— CONSIGNE A —
Recopiez à l'identique les lignes de la liste, en commençant par la ligne qui contient « phylum: Tracheophyta » et en allant jusqu'à la fin de la liste, ces deux bornes comprises.
======== TEXTE DE LA PAGE ========
M. Herspring: Certainement. Il y a des soldats qui crèvent de faim parce que des officiers supérieurs ont détourné l'argent à leur profit. Certains officiers supérieurs se sont servi de soldats pour construire leurs dachas. Les officiers supérieurs volent de l'argent.

Une vaste affaire est sur le point de faire surface. Je pense que M. Ivanov va commencer à manier le fouet. On a placé quelqu'un pour s'attaquer à la corruption parce qu'elle est généralisée. Par exemple, les avions ne volent pas. Pourquoi? Parce que les soldats prennent l'alcool qu'on utilise dans les avions pour le boire. La discipline s'est complètement effondrée.

J'ai vu des officiers de la marine soviétique amener de gros croiseurs dans des ports en refusant de se faire tirer par des remorqueurs. Ils amènent un énorme croiseur en douceur jusqu'au quai. Ils savent parfaitement ce qu'ils font. Ils connaissent leur métier sur le bout des doigts, mais ils ne peuvent pas faire voler des avions s'ils n'ont pas de carburant.

Pour 5 000 $, vous pouvez aller en Russie piloter un MiG-29. Je ne dis pas que vous le feriez, mais vous pourriez le faire. Dans la vieille marine soviétique, on n'aurait jamais vu une chose pareille.
======== SUPPORT DE TRAVAIL ========
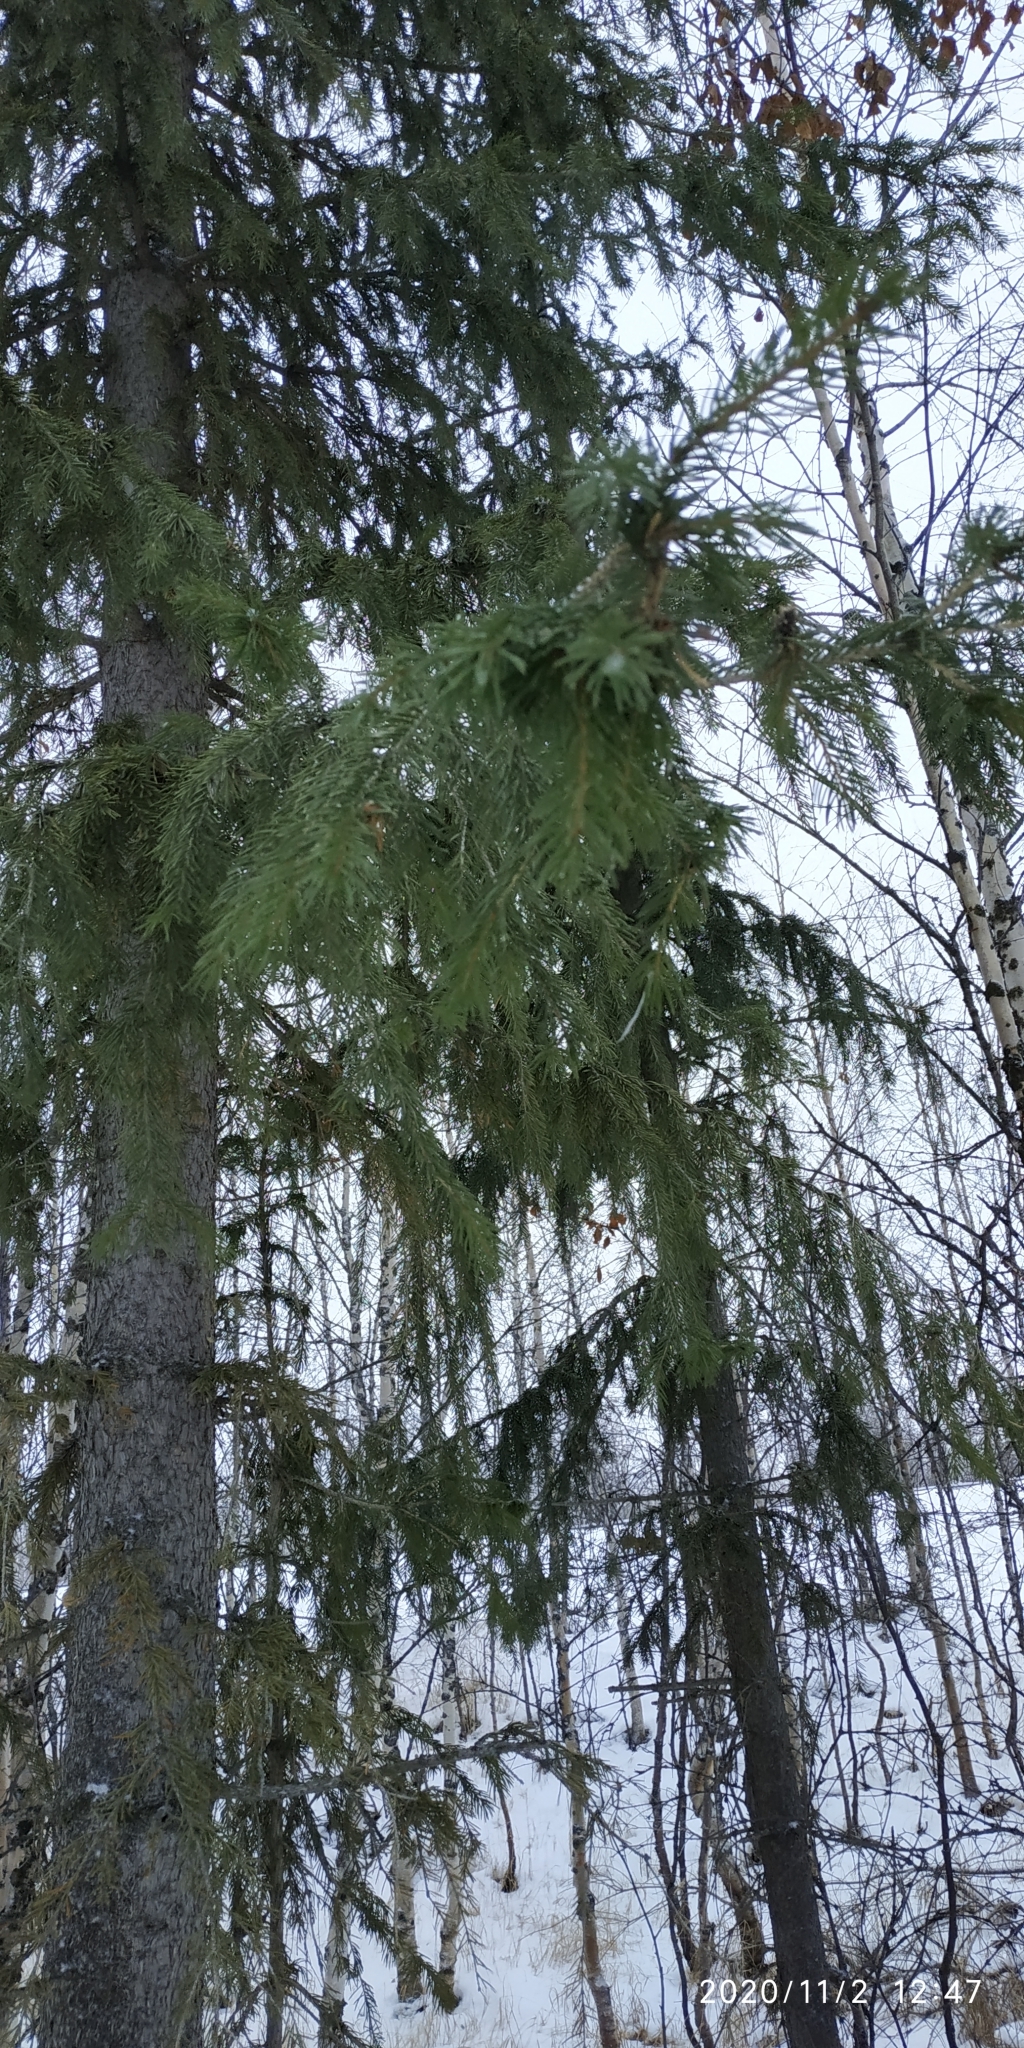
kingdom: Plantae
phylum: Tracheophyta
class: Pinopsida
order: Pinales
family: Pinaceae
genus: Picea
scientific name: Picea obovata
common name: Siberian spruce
========
— CONSIGNE B —
Relevez tous les types d'aéronefs et de navires cités dans le texte sur la corruption dans l'armée russe.

— RÉPONSE A —
phylum: Tracheophyta
class: Pinopsida
order: Pinales
family: Pinaceae
genus: Picea
scientific name: Picea obovata
common name: Siberian spruce

— RÉPONSE B —
- avions
- croiseurs
- remorqueurs
- MiG-29